[Stored items]
%%

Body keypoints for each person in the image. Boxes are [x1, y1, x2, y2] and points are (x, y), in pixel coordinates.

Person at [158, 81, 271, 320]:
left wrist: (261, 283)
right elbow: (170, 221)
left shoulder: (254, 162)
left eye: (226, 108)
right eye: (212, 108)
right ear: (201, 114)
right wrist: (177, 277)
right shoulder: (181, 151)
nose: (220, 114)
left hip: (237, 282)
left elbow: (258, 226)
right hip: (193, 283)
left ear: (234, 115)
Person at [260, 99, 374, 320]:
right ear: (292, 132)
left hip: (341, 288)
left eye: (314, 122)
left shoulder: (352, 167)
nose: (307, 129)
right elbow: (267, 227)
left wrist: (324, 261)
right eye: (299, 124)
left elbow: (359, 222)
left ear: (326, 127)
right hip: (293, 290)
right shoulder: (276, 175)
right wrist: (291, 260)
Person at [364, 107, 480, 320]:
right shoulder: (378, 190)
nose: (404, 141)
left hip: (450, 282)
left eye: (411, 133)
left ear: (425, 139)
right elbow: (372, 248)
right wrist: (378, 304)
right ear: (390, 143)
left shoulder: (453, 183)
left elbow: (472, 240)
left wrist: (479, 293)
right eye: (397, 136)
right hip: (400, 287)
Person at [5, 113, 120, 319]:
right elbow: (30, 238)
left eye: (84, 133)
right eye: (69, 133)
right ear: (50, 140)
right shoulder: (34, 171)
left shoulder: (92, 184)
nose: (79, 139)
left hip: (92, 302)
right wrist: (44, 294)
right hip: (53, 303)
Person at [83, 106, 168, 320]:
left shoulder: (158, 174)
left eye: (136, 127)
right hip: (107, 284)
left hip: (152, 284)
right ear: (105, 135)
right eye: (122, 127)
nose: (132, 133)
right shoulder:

%%

* [WHAT TO DO] Repeat every line of the data word for word until you have repeated the line that contains "right eye: (212, 108)", which is the last one to include.

* [SOLUTION FOR THIS PROBLEM]
Body keypoints for each person in the image. Boxes are [x1, y1, x2, y2] and points are (x, y), in pixel coordinates.

Person at [158, 81, 271, 320]:
left wrist: (261, 283)
right elbow: (170, 221)
left shoulder: (254, 162)
left eye: (226, 108)
right eye: (212, 108)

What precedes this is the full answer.